→ **SELECTED EXTRACT**:
• • • • •

CSR is the runtime of JASM bytecode. The purpose of CSR is to give life to JASM bytecode and make it useful. After all, a bytecode that can't be run doesn't really mean anything. In addition, the future plans for this project includes adding JIT compilation support for JASM bytecode.
CSR is a part of CSLB project. The CSLB project (which stands for Common Scripting Language Backend, pronunced as SeezleBee) consists of three parts: Assembler, Linker and Runtime. The runtime part is CSR itself, as can be understood from the name. The assembler and linker make up JASM and it has its own repo.
You can either grab the compiled binaries from the release section (if there is any), or build CSR from source. I recommend building from source since it's pretty easy. See BUILD.md.
./
|_ test/ -----------------------> contains various files which I used to test the runtime. I left them there for funs.
|_ docs/ -----------------------> contains documentation `.md`s.
|_ include/
| |_ bytemode/
| |_ extensions/
|_ lib/ ------------------------> contains third-party libraries
|_ src/
|_ bytemode/ -----------------> the project is designed to allow future improvements and additions like JIT
|_ core/ ---------------------> the core functions that doesn't change depending on the target mode
|_ extensions/ ---------------> various utility functions, like serialization of types to bytes.
The CLI is mostly handled by the CLI Parser, so if you want to know how it works you have to check its source. As of the CLI usage, basic CLI usage is covered in README.md. If you wan't to know more about the CLI parameters and flags, this section covers that.

• • • • •

→ **PROVIDED MATERIAL**:
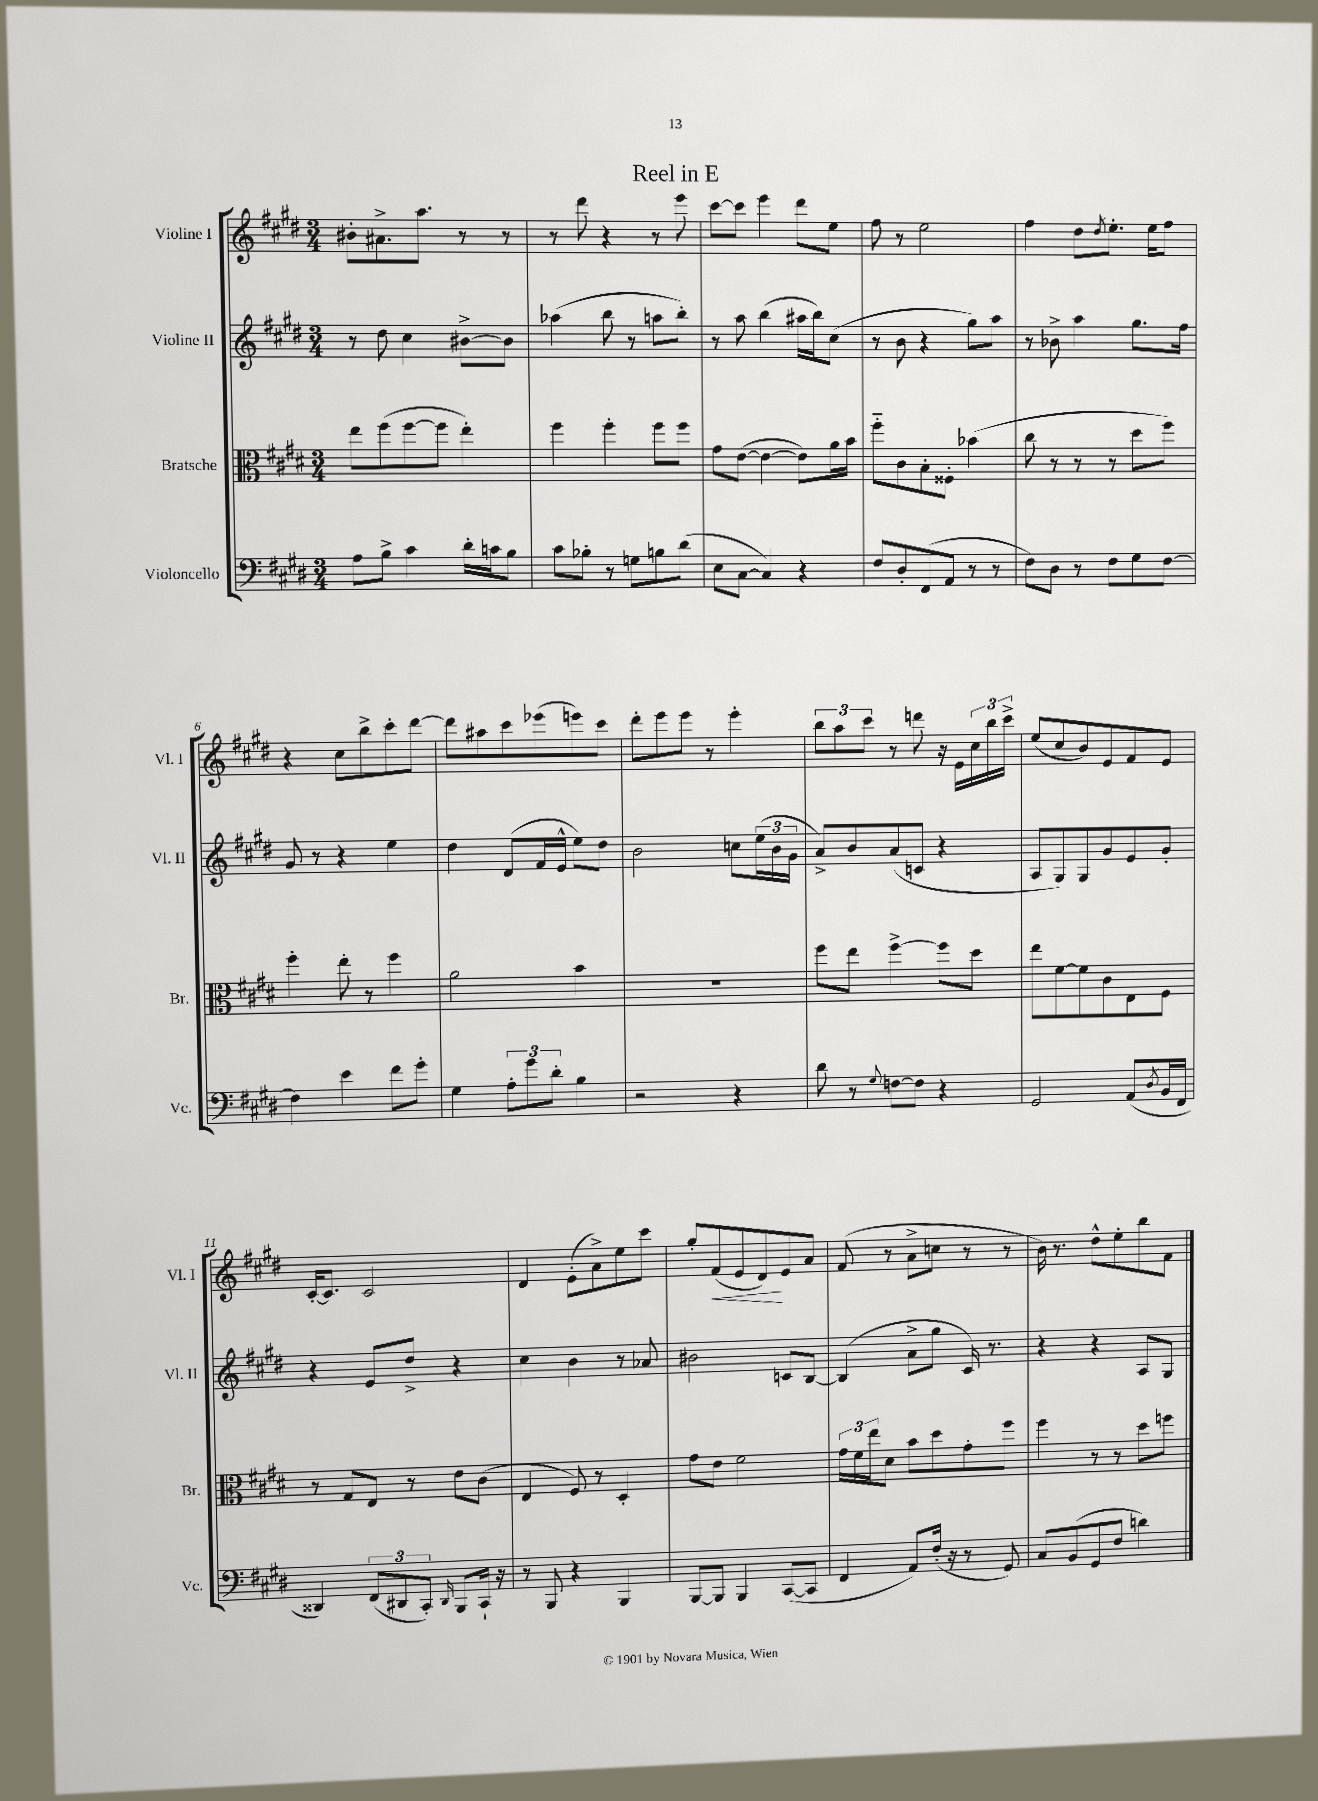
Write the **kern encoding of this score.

**kern	**kern	**kern	**kern
*staff4	*staff3	*staff2	*staff1
*clefF4	*clefC3	*clefG2	*clefG2
*k[f#c#g#d#]	*k[f#c#g#d#]	*k[f#c#g#d#]	*k[f#c#g#d#]
*M3/4	*M3/4	*M3/4	*M3/4
8A	8ee	8r	8b#'
8B^	(8ff#	8dd#	8.a#^
4c#	[8ff#	4cc#	.
.	.	.	8.aa
.	8ff#]	.	.
16d#'	4ee')	[8b#^	8r
16c	.	.	.
8B	.	8b#]	8r
=	=	=	=
8c#	4ff#	(4aa-	8r
8B-'	.	.	8ddd#
8r	4ff#'	8bb	4r
8G	.	8r	.
8B	8ff#	8aa	8r
(8d#	8ff#	8bb')	8eee
=	=	=	=
8E	8g#	8r	[8ccc#
[8C#	([8e	8aa	8ccc#]
4C#])	4e_	(4bb	4eee
4r	8e])	16aa#	8ddd#
.	.	16bb)	.
.	16a	(8cc#	8ee
.	16b	.	.
=	=	=	=
8F#	8ff#'~	8r	8ff#
8D#'	8c#	8b	8r
(8FF#	8B'	4r	2ee
8AA	8F##'	.	.
8r	(4b-	8gg#)	.
8r	.	8aa	.
=	=	=	=
8F#)	8cc#	8r	4ff#
8D#	8r	8b-^	.
8r	8r	4aa	8dd#
.	.	.	8qdd#
8F#	8r	.	8.ee'
8G#	8dd#	8.gg#	.
.	.	.	16ee
[8F#	8ff#)	.	8ff#
.	.	16ff#	.
=	=	=	=
4F#]	4ff#'	8g#	4r
.	.	8r	.
4e	8ee'	4r	8cc#
.	8r	.	8bb^
8f#	4ff#	4ee	8ccc#'
8g#'	.	.	[8ddd#
=	=	=	=
4G#	2a	4dd#	8ddd#]
.	.	.	8aa#
12A'	.	(8d#	8ccc#
12g#	.	.	.
.	.	16f#	(8eee-
12d#'	.	.	.
.	.	16e^^	.
4B	4b	8ee)	8eee)
.	.	8dd#	8ccc#
=	=	=	=
2r	2.r	2b	8ddd#'
.	.	.	8eee
.	.	.	8eee
.	.	.	8r
4r	.	8cc	4eee'
.	.	(24ee	.
.	.	24b	.
.	.	24g#	.
=	=	=	=
8d#	8ff#	8a^)	12bb
.	.	.	12aa
8r	8ee	8b	.
.	.	.	12ccc#
8qqG#	.	.	.
[8F	[4ff#^	(8a	8r
8F]	.	8c	8ddd
4r	8ff#]	4r	16r
.	.	.	16e
.	8dd#	.	24cc#
.	.	.	24bb
.	.	.	24ccc#^
=	=	=	=
2GG#	8ee	8A	(8ee
.	[8f#	8G#)	8cc#
.	8f#]	8G#	8b)
.	8c#	8g#	8e
(8AA	8E	8e	8f#
8qD#	.	.	.
16BB	8F#	8g#'	8e
16FF#	.	.	.
=	=	=	=
4DD##)	8r	4r	[16c#'
.	.	.	8.c#]
.	8G#	.	.
(12FF#	8E	8e	2c#
12DD#	.	.	.
.	8r	8dd#^	.
12CC#')	.	.	.
16qqDD#	.	.	.
8BBB	8e	4r	.
16CC#`	(8c#	.	.
16r	.	.	.
=	=	=	=
8r	4E	4cc#	4d#
8BBB	.	.	.
4r	8F#)	4b	(8e'
.	8r	.	8a^)
4BBB	4D#'	8r	8ee
.	.	8a-	8ccc#
=	=	=	=
[8BBB	8g#	2b#	8gg#'
8BBB]	8e	.	(8f#
4BBB	2f#	.	8e
.	.	.	8d#)
([8CC#	.	8c	8e
8CC#]	.	[8B	8a
=	=	=	=
4FF#	24g#	(4B]	(8f#
.	24f#	.	.
.	24ee	.	.
.	8d#	.	8r
8AA)	8b	8a^	8a^
(16F#'	8dd#	8gg#	8cc
16r	.	.	.
8r	8g#'	16c#)	8r
.	.	8.r	.
8GG#)	8ff#	.	8r
=	=	=	=
8C#	4ff#	4r	16b)
.	.	.	8.r
(8BB	.	.	.
8GG#	8r	4r	8dd#^^
8F#	8r	.	8ee'
4d)	8dd#	8A	8bb
.	8ff	8G#	8f#
==	==	==	==
*-	*-	*-	*-
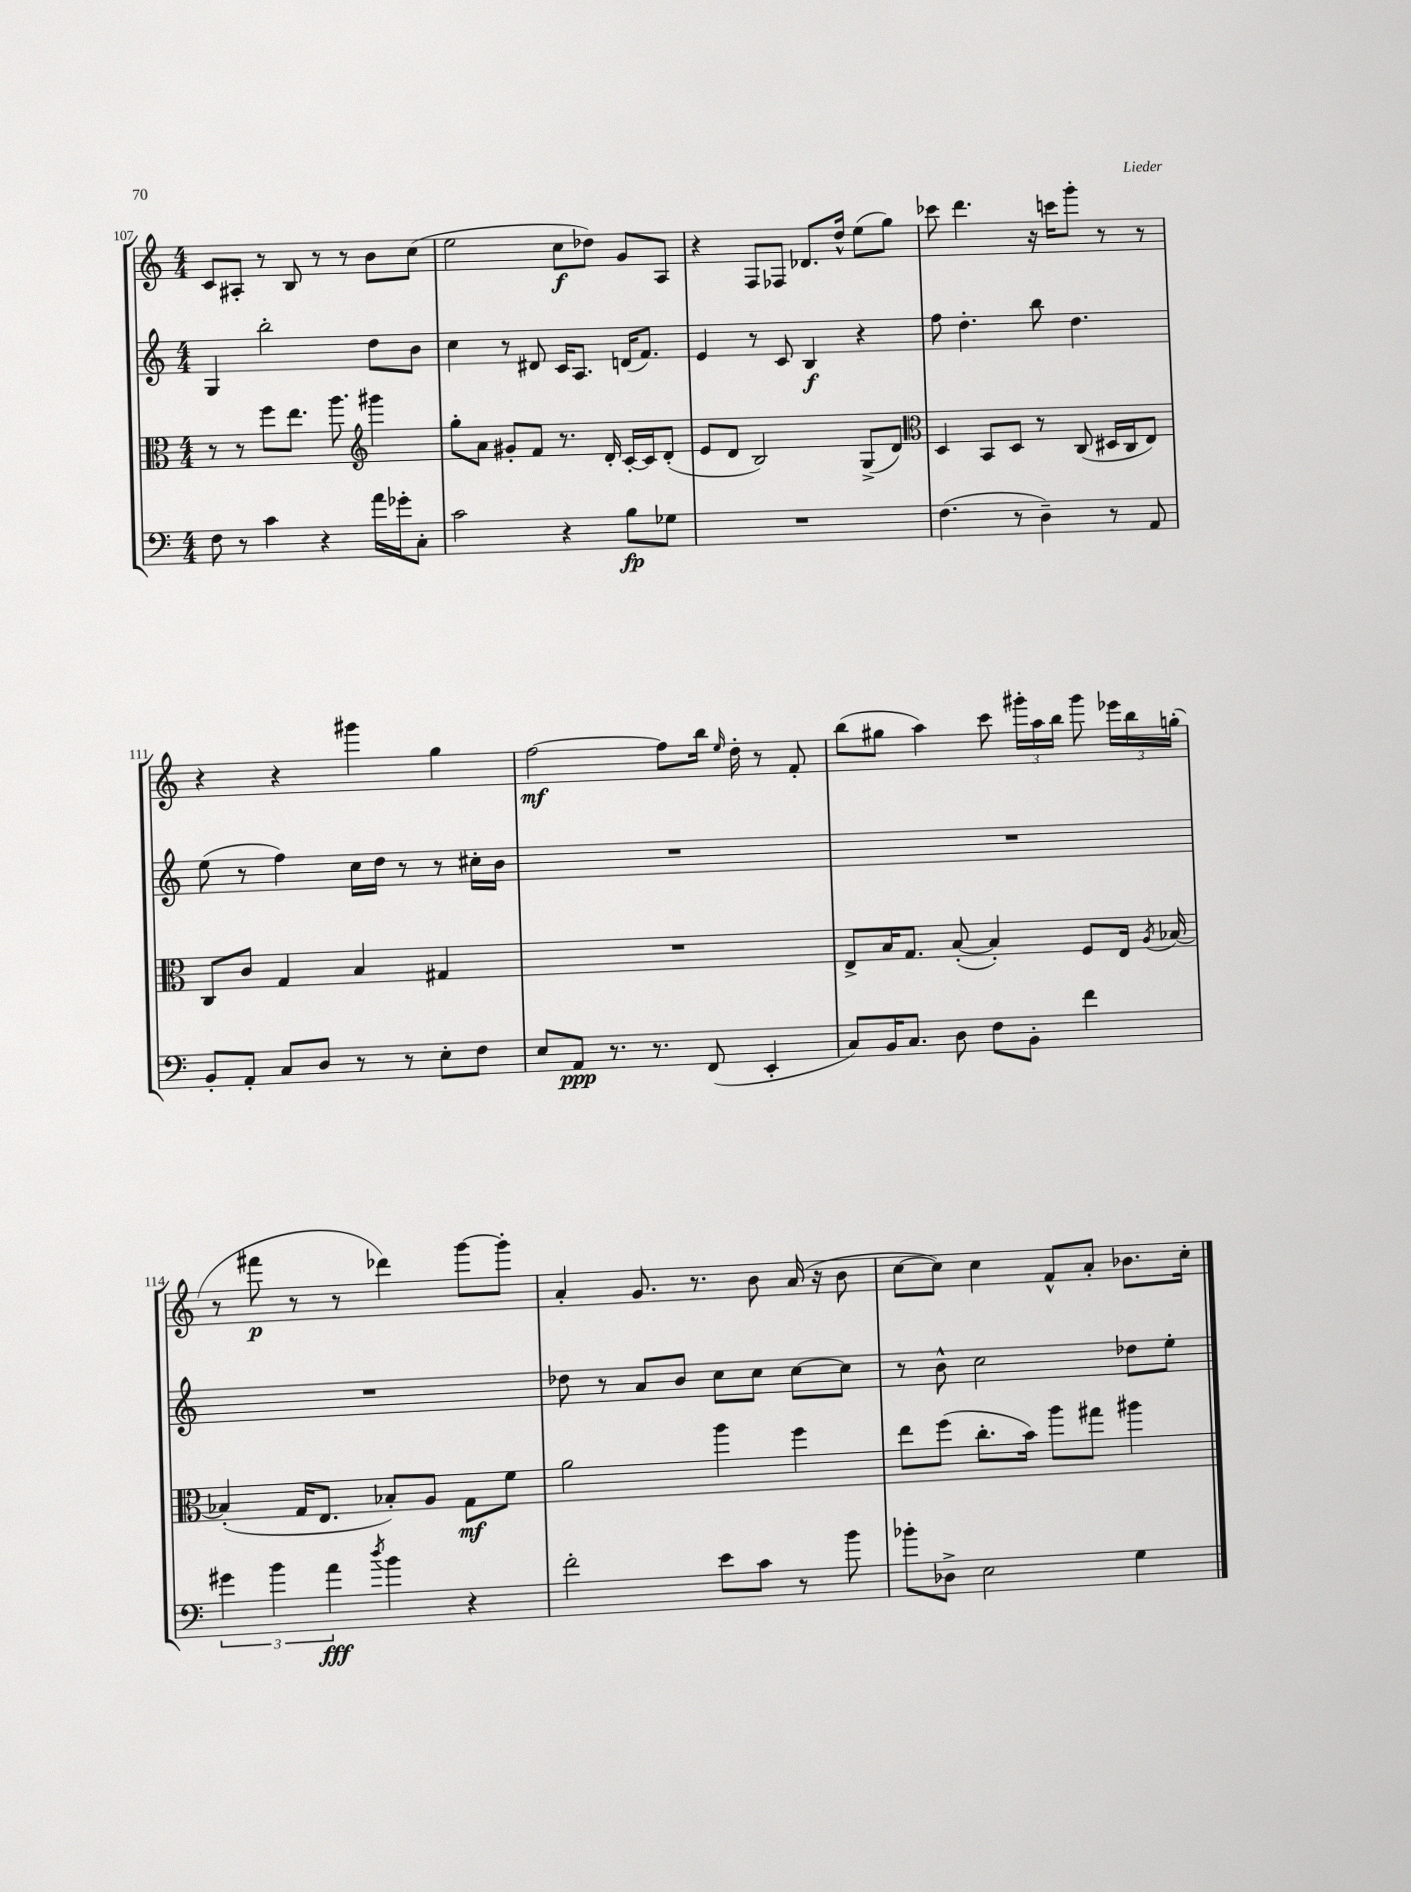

• • • • •

→ **PROBLEM TO WORK ON**: Return everything in the CSR runtime text from "You can either" down to "easy. See BUILD.md.", copied word for word.

→ **RESULT OF THIS TASK**:
You can either grab the compiled binaries from the release section (if there is any), or build CSR from source. I recommend building from source since it's pretty easy. See BUILD.md.